Pompameo denies animals in Naples’ public shelters are mistreated, but acknowledged that, like with many of the services provided via the public sector, there is a shortage of personnel to accomplish all the department’s needs.
Pompameo’s Naples office employs 11 veterinarians and 10 technicians. Technicians go out daily to round up strays to be taken to the department’s uptown veterinary hospital. Under Italian law, all strays must be neutered and cannot be euthanized. Regional law mandates that stray dogs must be sterilized before they are returned to the streets, taken to a shelter or adopted.
In Naples, on average, for every 10 stray dogs her agents catch, eight are returned to the streets after being neutered and microchipped, she said. One gets adopted out, and one is transferred to a public-funded shelter.
Finding ways to help
Out on the streets, residents often feed their "neighborhood dog," and there are groups that raise money for the treatment and feeding of animals. One such group, Naples Friends of Animals, hails from the city’s U.S. Navy base.
"Naples Friends of Animals was founded on the belief that stray animals are to be treated with the same love and respect as other living beings," said Genni Day, former president of the nonprofit volunteer organization at the U.S. Navy base here.
It is an all-volunteer, not-for-profit organization that raises money to neuter the city’s stray dogs and cats to prevent more homeless animals, she said.

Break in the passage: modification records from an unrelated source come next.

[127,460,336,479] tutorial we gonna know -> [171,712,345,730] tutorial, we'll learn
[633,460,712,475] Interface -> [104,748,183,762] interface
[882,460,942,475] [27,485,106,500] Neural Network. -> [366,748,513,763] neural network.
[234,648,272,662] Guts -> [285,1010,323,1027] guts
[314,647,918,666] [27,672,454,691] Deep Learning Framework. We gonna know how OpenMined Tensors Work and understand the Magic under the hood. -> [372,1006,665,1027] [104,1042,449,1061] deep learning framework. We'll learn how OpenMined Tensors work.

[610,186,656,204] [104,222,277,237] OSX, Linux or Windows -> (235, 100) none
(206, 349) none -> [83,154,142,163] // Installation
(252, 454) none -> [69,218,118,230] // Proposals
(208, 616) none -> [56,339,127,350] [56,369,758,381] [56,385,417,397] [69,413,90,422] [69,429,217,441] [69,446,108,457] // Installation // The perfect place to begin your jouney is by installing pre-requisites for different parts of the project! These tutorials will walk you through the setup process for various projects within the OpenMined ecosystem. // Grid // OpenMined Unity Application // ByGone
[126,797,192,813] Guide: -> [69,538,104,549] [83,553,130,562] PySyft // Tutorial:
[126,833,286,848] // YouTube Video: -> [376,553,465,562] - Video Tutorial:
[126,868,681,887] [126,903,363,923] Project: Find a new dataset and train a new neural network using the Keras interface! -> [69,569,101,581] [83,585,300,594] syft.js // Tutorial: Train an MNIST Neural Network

Since April, the organization has spent more than $10,000 for neutering and treatment. The animals are then released where they were found.
"I do what I do because my heart aches every time I see a homeless puppy or kitten trying to survive on the streets," said Day, who served as a veterinary technician in the U.S. for five years. "I know all of the intestinal parasites and diseases that can run rampant on the streets with the strays. I hate to see any animal suffering.
"Moreover, I’m just a huge animal lover with a huge heart that wants to help the animals here."
Friends of Naples also has a cadre of volunteers who foster stray cats and dogs, keeping them safe, healthy and loved until they can find a home.
"Every now and then, we have a family who falls in love and adopts," Day said.
One such volunteer is Petty Officer 2nd Class Steve Dockendorff. Since arriving in Naples 18 months ago from Bahrain, the sailor has fostered 17 dogs. He now has three foster dogs in his Casapesenna villa, including three-legged Bullfrog, who was hit by a car and had a limb amputated.
"They’re all street dogs. I don’t believe in buying pets when there are too many free ones out there," the 28-year-old sailor said.
So what, he says, if he spends $75 to $100 every two weeks to feed them.
"I know this isn’t for everyone," he said. "It’s a lot of work. But I’ve been around animals all my life. And I have the willpower to do it."